Why is the Natural History Museum trying to turn moths ‘gay’?

Joseph McCormick June 16, 2015

The Natural History Museum in London is using an unusual tactic to try to save its exhibits – tricking male moths into being attracted to other males.

Pheromones are being used by the museum, in an attempt to stop moths from eating ancient exhibits, which are destroyed by the insects.

For the past four years, the museum in South Kensington has been infested with moths.

Curators are sometimes forced to place items into deep freeze, the only one of its kind in Europe, which is kept below 30 degrees Celsius for 72 hours or more to kill larvae and insects.

But in an attempt to stop moths from reproducing, experts have been brought into use the Pheromone Destruction System.

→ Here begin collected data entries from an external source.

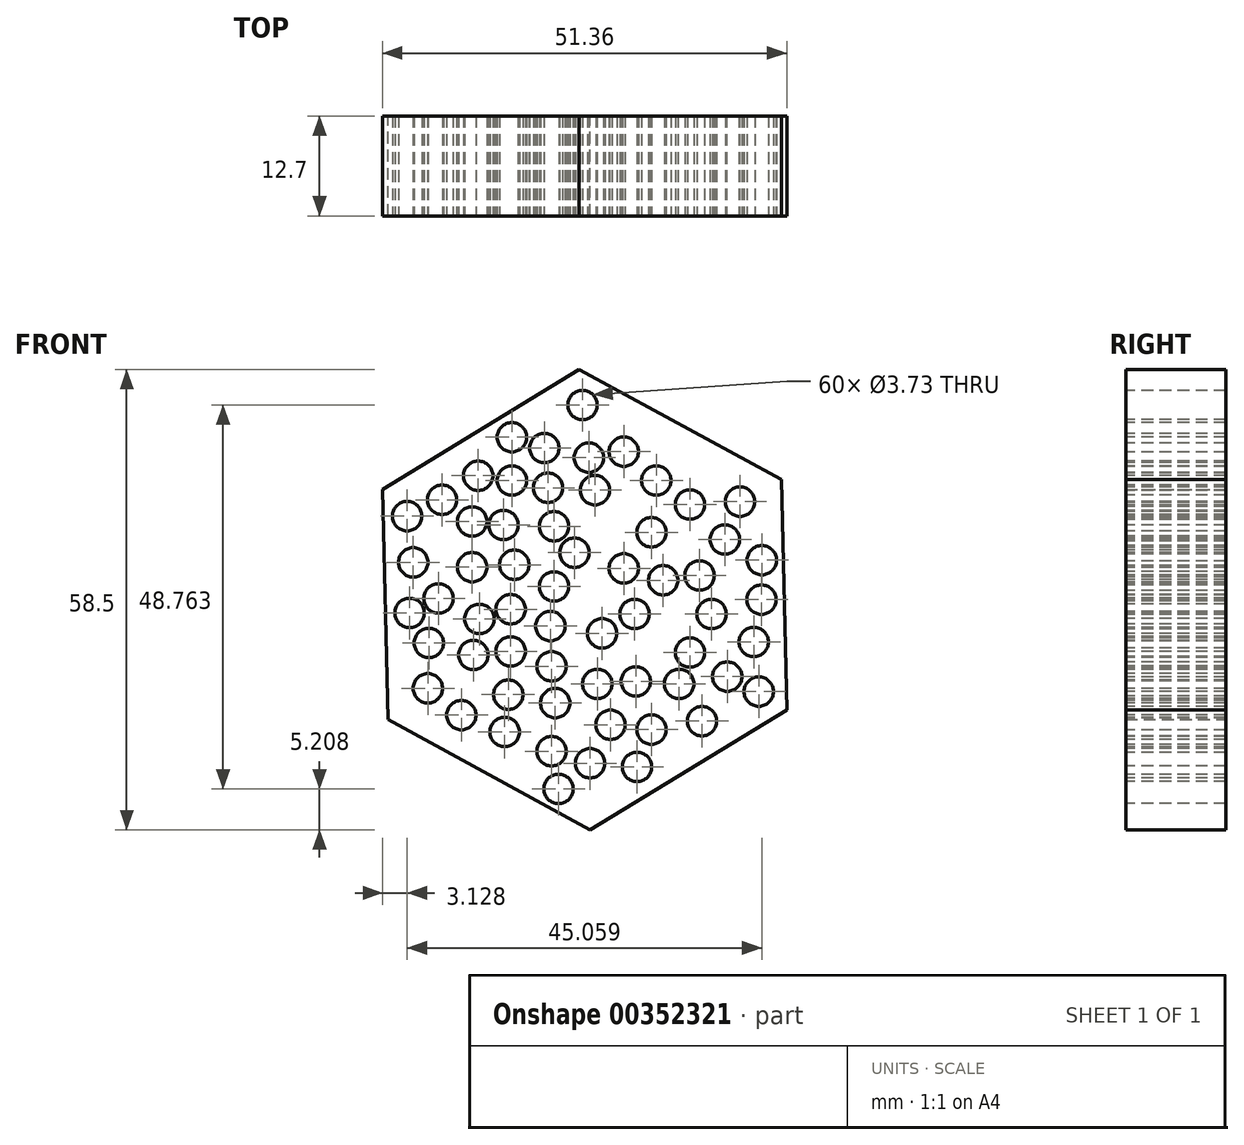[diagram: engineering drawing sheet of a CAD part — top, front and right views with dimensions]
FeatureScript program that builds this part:
annotation { "Feature Type Name" : "Feature", "Feature Type Description" : "" }
export const myFeature = defineFeature(function(context is Context, id is Id, definition is map)
    precondition{}
    {
        {
            var Q0;
            Q0=qCreatedBy(makeId("Front.planeOp"),FACE);
            var sketch = newSketch(context, id + "F0", { "sketchPlane" : qUnion([Q0])});
            skCircle(sketch, "E0.cCircle", {"center": v(0, 0) * mm, "radius": 25.34 * mm, "construction": true});
            skLineSegment(sketch, "E0.0", {"start": v(-25.68, 14.02) * mm, "end": v(-0.7, 29.25) * mm});
            skLineSegment(sketch, "E0.1", {"start": v(-0.7, 29.25) * mm, "end": v(24.98, 15.23) * mm});
            skLineSegment(sketch, "E0.2", {"start": v(24.98, 15.23) * mm, "end": v(25.68, -14.02) * mm});
            skLineSegment(sketch, "E0.3", {"start": v(25.68, -14.02) * mm, "end": v(0.7, -29.25) * mm});
            skLineSegment(sketch, "E0.4", {"start": v(0.7, -29.25) * mm, "end": v(-24.98, -15.23) * mm});
            skLineSegment(sketch, "E0.5", {"start": v(-24.98, -15.23) * mm, "end": v(-25.68, 14.02) * mm});
            skPoint(sketch, "E0.0.midPoint", {"position": v(-13.2, 21.64) * mm});
            skSolve(sketch);
        }
        {
            var Q0;
            Q0 = qSketchRegion(id + "F0", true);
            extrude(context, id + "F1", {"entities" : qUnion([Q0]), "depth" : 12.7 * mm});
        }
        {
            var Q0;
            Q0=makeQuery(id+"F1.opExtrude","CAP_FACE",FACE,{"disambiguationData":[OSD([sQuery(id+"F0.wireOp",EDGE,"E0.0"),sQuery(id+"F0.wireOp",EDGE,"E0.1"),sQuery(id+"F0.wireOp",EDGE,"E0.2"),sQuery(id+"F0.wireOp",EDGE,"E0.3"),sQuery(id+"F0.wireOp",EDGE,"E0.4"),sQuery(id+"F0.wireOp",EDGE,"E0.5")])],"isStart":false});
            var sketch = newSketch(context, id + "F2", { "sketchPlane" : qUnion([Q0])});
            skCircle(sketch, "E1", {"center": v(-22.55, 10.6) * mm, "radius": 1.87 * mm});
            skCircle(sketch, "E2", {"center": v(-19.92, -11.27) * mm, "radius": 1.87 * mm});
            skCircle(sketch, "E3", {"center": v(-3.32, -24.04) * mm, "radius": 1.87 * mm});
            skCircle(sketch, "E4", {"center": v(-4.2, -8.47) * mm, "radius": 1.87 * mm});
            skCircle(sketch, "E5", {"center": v(9.97, 2.46) * mm, "radius": 1.87 * mm});
            skCircle(sketch, "E6", {"center": v(22.11, -11.68) * mm, "radius": 1.87 * mm});
            skCircle(sketch, "E7", {"center": v(21.48, -5.38) * mm, "radius": 1.87 * mm});
            skCircle(sketch, "E8", {"center": v(22.46, 0) * mm, "radius": 1.87 * mm});
            skCircle(sketch, "E9", {"center": v(22.5, 5.01) * mm, "radius": 1.87 * mm});
            skCircle(sketch, "E10", {"center": v(19.73, 12.45) * mm, "radius": 1.87 * mm});
            skCircle(sketch, "E11", {"center": v(-0.27, 24.72) * mm, "radius": 1.87 * mm});
            skCircle(sketch, "E12", {"center": v(-9.25, 20.63) * mm, "radius": 1.87 * mm});
            skCircle(sketch, "E13", {"center": v(-9.25, 15.13) * mm, "radius": 1.87 * mm});
            skCircle(sketch, "E14", {"center": v(-10.32, 9.48) * mm, "radius": 1.87 * mm});
            skCircle(sketch, "E15", {"center": v(-8.94, 4.43) * mm, "radius": 1.87 * mm});
            skCircle(sketch, "E16", {"center": v(-9.4, -1.22) * mm, "radius": 1.87 * mm});
            skCircle(sketch, "E17", {"center": v(-9.4, -6.57) * mm, "radius": 1.87 * mm});
            skCircle(sketch, "E18", {"center": v(-9.7, -12.07) * mm, "radius": 1.87 * mm});
            skCircle(sketch, "E19", {"center": v(-10.16, -16.81) * mm, "radius": 1.87 * mm});
            skCircle(sketch, "E20", {"center": v(-15.67, -14.67) * mm, "radius": 1.87 * mm});
            skCircle(sketch, "E21", {"center": v(-14.14, -7.03) * mm, "radius": 1.87 * mm});
            skCircle(sketch, "E22", {"center": v(-13.37, -2.45) * mm, "radius": 1.87 * mm});
            skCircle(sketch, "E23", {"center": v(-14.3, 4.13) * mm, "radius": 1.87 * mm});
            skCircle(sketch, "E24", {"center": v(-14.3, 9.93) * mm, "radius": 1.87 * mm});
            skCircle(sketch, "E25", {"center": v(-13.53, 15.74) * mm, "radius": 1.87 * mm});
            skCircle(sketch, "E26", {"center": v(-18.11, 12.69) * mm, "radius": 1.87 * mm});
            skCircle(sketch, "E27", {"center": v(-21.78, 4.74) * mm, "radius": 1.87 * mm});
            skCircle(sketch, "E28", {"center": v(-18.57, 0.15) * mm, "radius": 1.87 * mm});
            skCircle(sketch, "E29", {"center": v(-19.8, -5.5) * mm, "radius": 1.87 * mm});
            skCircle(sketch, "E30", {"center": v(-22.24, -1.68) * mm, "radius": 1.87 * mm});
            skCircle(sketch, "E31", {"center": v(-5.12, 19.26) * mm, "radius": 1.87 * mm});
            skCircle(sketch, "E32", {"center": v(-4.66, 14.21) * mm, "radius": 1.87 * mm});
            skCircle(sketch, "E33", {"center": v(-3.9, 9.32) * mm, "radius": 1.87 * mm});
            skCircle(sketch, "E34", {"center": v(-1.3, 5.96) * mm, "radius": 1.87 * mm});
            skCircle(sketch, "E35", {"center": v(4.97, 3.97) * mm, "radius": 1.87 * mm});
            skCircle(sketch, "E36", {"center": v(14.6, 3.06) * mm, "radius": 1.87 * mm});
            skCircle(sketch, "E37", {"center": v(17.8, 7.64) * mm, "radius": 1.87 * mm});
            skCircle(sketch, "E38", {"center": v(13.37, 12.07) * mm, "radius": 1.87 * mm});
            skCircle(sketch, "E39", {"center": v(9.1, 15.13) * mm, "radius": 1.87 * mm});
            skCircle(sketch, "E40", {"center": v(4.97, 18.8) * mm, "radius": 1.87 * mm});
            skCircle(sketch, "E41", {"center": v(0.53, 18.03) * mm, "radius": 1.87 * mm});
            skCircle(sketch, "E42", {"center": v(1.3, 13.9) * mm, "radius": 1.87 * mm});
            skCircle(sketch, "E43", {"center": v(8.48, 8.56) * mm, "radius": 1.87 * mm});
            skCircle(sketch, "E44", {"center": v(-3.9, 1.68) * mm, "radius": 1.87 * mm});
            skCircle(sketch, "E45", {"center": v(-4.36, -3.36) * mm, "radius": 1.87 * mm});
            skCircle(sketch, "E46", {"center": v(-3.74, -13.14) * mm, "radius": 1.87 * mm});
            skCircle(sketch, "E47", {"center": v(-4.2, -19.26) * mm, "radius": 1.87 * mm});
            skCircle(sketch, "E48", {"center": v(0.69, -20.79) * mm, "radius": 1.87 * mm});
            skCircle(sketch, "E49", {"center": v(6.65, -21.24) * mm, "radius": 1.87 * mm});
            skCircle(sketch, "E50", {"center": v(14.9, -15.44) * mm, "radius": 1.87 * mm});
            skCircle(sketch, "E51", {"center": v(18.11, -9.78) * mm, "radius": 1.87 * mm});
            skCircle(sketch, "E52", {"center": v(16.12, -1.83) * mm, "radius": 1.87 * mm});
            skCircle(sketch, "E53", {"center": v(6.34, -1.83) * mm, "radius": 1.87 * mm});
            skCircle(sketch, "E54", {"center": v(2.22, -4.28) * mm, "radius": 1.87 * mm});
            skCircle(sketch, "E55", {"center": v(1.6, -10.7) * mm, "radius": 1.87 * mm});
            skCircle(sketch, "E56", {"center": v(3.29, -15.9) * mm, "radius": 1.87 * mm});
            skCircle(sketch, "E57", {"center": v(8.48, -16.5) * mm, "radius": 1.87 * mm});
            skCircle(sketch, "E58", {"center": v(12, -10.7) * mm, "radius": 1.87 * mm});
            skCircle(sketch, "E59", {"center": v(6.5, -10.4) * mm, "radius": 1.87 * mm});
            skCircle(sketch, "E60", {"center": v(13.37, -6.72) * mm, "radius": 1.87 * mm});
            skSolve(sketch);
        }
        {
            var Q0;
            Q0 = qSketchRegion(id + "F2", true);
            extrude(context, id + "F3", {"entities" : qUnion([Q0]), "operationType" : NewBodyOperationType.REMOVE, "oppositeDirection" : true, "depth" : 14.48 * mm});
        }
    });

Male moths are enticed into traps filled with female pheromones, and when they fly in, get covered with the pheromone.

When they fly off, other males are then tricked into thinking they have found a potential mate.

“It’s called the Pheromone Destruction System and in simplistic terms, it makes male moths attracted to other male moths,” said Armando Mendex, quarantine facility manager at the museum, who is heading the project.

Mr Mendex went on: “They only live for a couple of weeks and during that time there is only a small window in which they can reproduce. If they spend this unknowingly attempting to attract and fertilise male moths, then it reduces the offspring we are up against.”

The number of moths has fallen by half since the new system was brought in.